A Câmara dos Deputados julga nesta sexta-feira o destino do deputado Daniel Silveira, preso por decisão do ministro Alexandre de Moraes, depois confirmada unanimemente pelo plenário do Supremo Tribunal Federal. Será uma excelente oportunidade para a Câmara, em respeito à Constituição, explicar ao País o que são as garantias conferidas aos detentores de mandato parlamentar.

Sejam quais forem os crimes atribuídos a um congressista, deve caber à Casa Legislativa à qual pertença decidir se um parlamentar em pleno exercício do mandato que lhe foi outorgado por sufrágio popular seja privado ou não de sua liberdade, por ordem do Poder Judiciário.

HARMONIA DOS PODERES – Se assim não se proceder, estaremos diante de uma lamentável inovação que abala significativamente a independência dos Poderes, magnificamente ensinada por Montesquieu e adotada pelas verdadeiras democracias.
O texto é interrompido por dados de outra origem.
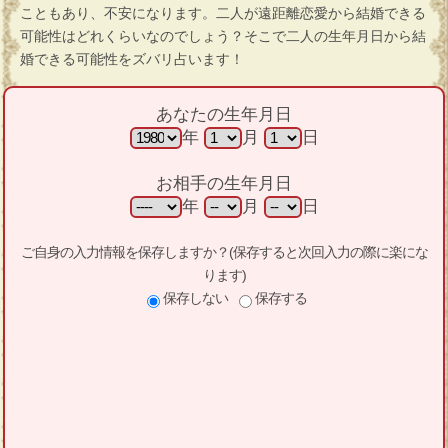
こともあり、不安になります。二人が遠距離恋愛から結婚できる
可能性はどれくらいなのでしょう？そこで二人の生年月日から結
婚できる可能性をズバリ占います！
あなたの生年月日
年
月
日
お相手の生年月日
年
月
日
ご自身の入力情報を保存しますか？(保存すると次回入力の際に楽にな
ります)
保存しない
保存する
Mandato parlamentar não se adquire por meio de concurso público nem por livre nomeação, e não pode ter suas prerrogativas apreciadas impunemente. Por isso a Constituição enfatiza de modo claríssimo o respeito às garantias necessárias ao exercício dos mandatos parlamentares em toda a sua plenitude.

Na democracia, a atividade parlamentar é protegida por garantias que permitam assegurar a independência do livre e pleno exercício das funções e impedir que perseguições de qualquer natureza cerceiem os senadores e deputados federais, quando no exercício de suas atividades.

DIZ A LEI – Assim, a Constituição, no art. 53, caput, prevê diversas prerrogativas e garantias aos membros do Senado Federal e da Câmara dos Deputados, como a imunidade material, a fim de impossibilitar qualquer processo judicial, civil ou criminal contra os parlamentares por conta de suas opiniões, palavras e votos.

Outras salvaguardas são previstas para coibir perseguições infundadas. Assim, o mesmo artigo 53, em seu parágrafo 1º, diz que o parlamentar possui foro por prerrogativa de função e só pode ser processado criminalmente perante o Supremo Tribunal Federal. O parágrafo 2º do artigo 53 ressalta que, desde a diplomação, os membros do Congresso Nacional “não poderão ser presos, salvo em flagrante de crime inafiançável” e, mesmo neste caso, caberá à Câmara dos Deputados ou ao Senado Federal decidir sobre a manutenção ou não da prisão do parlamentar.

Nem o presidente da República detém tal prerrogativa, pois é prevista a possibilidade de sua prisão após a condenação definitiva (quando não mais caibam recursos pela prática de crime, segundo o art. 86, § 3º, da Constituição).

PODE SER PRESO? – A questão fundamental é: e como fica a situação do senador ou deputado federal condenado, definitivamente, à prisão? Pode ser preso depois de condenado pelo STF? Ou só poderia ser preso em flagrante de crime inafiançável?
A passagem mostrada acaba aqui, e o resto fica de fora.